Question

The maximum value of ${\left(\frac{1}{x}\right)}^x$ is
(a) e (b) e^e (c) e^1/e (d) ${\left(\frac{1}{e}\right)}^{1/e}$

Answer 1

Let $f\left(x\right)={\left(\frac{1}{x}\right)}^x$.

$f\left(x\right)={\left(\frac{1}{x}\right)}^x$

$\Rightarrow \log f\left(x\right)=\log {\left(\frac{1}{x}\right)}^x$

$\Rightarrow \log f\left(x\right)=x\log \left(\frac{1}{x}\right)$

$\Rightarrow \log f\left(x\right)=-x\log x$

Differentiating both sides with respect to x, we get

$\frac{1}{f\left(x\right)}\times f\text{'}\left(x\right)=-\left(x\times \frac{1}{x}+\log x\times 1\right)$

$\Rightarrow f\text{'}\left(x\right)=-{\left(\frac{1}{x}\right)}^x\left(1+\log x\right)$ .....(1)

For maxima or minima,

$f\text{'}\left(x\right)=0$

$\Rightarrow -{\left(\frac{1}{x}\right)}^x\left(1+\log x\right)=0$

$\Rightarrow 1+\log x=0\left[{\left(\frac{1}{x}\right)}^x>0\right]$

$\Rightarrow \log x=-1$

$\Rightarrow x=e^{-1}=\frac{1}{e}$

Now,

$f\text{'}\text{'}\left(x\right)=-\left[{\left(\frac{1}{x}\right)}^x\times \frac{1}{x}+\left(1+\log x\right)\times \left\{-{\left(\frac{1}{x}\right)}^x\left(1+\log x\right)\right\}\right]$ [Using (1)]
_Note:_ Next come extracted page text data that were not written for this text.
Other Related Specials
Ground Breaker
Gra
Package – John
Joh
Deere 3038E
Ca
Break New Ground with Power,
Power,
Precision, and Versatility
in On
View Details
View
$\Rightarrow f\text{'}\text{'}\left(\frac{1}{e}\right)=-\left[{\left(e\right)}^{\frac{1}{e}}\times e+\left(1+\log \frac{1}{e}\right)\times \left\{-{\left(e\right)}^{\frac{1}{e}}\left(1+\log \frac{1}{e}\right)\right\}\right]$ $\left(\log \frac{1}{e}=\log e^{-1}=-1\right)$

$\Rightarrow f\text{'}\text{'}\left(\frac{1}{e}\right)=-e^{\frac{1}{e}+1}-0=-e^{\frac{1}{e}+1}$

$\Rightarrow f\text{'}\text{'}\left(\frac{1}{e}\right)<0$

So, $x=\frac{1}{e}$ is the point of local maximum of f(x).

∴ Maximum value of f(x) = ${\left(\frac{1}{{\displaystyle \frac{1}{e}}}\right)}^{\frac{1}{e}}=e^{\frac{1}{e}}$

Thus, the maximum value of ${\left(\frac{1}{x}\right)}^x$ is $e^{\frac{1}{e}}$.

Hence, the correct answer is option (c).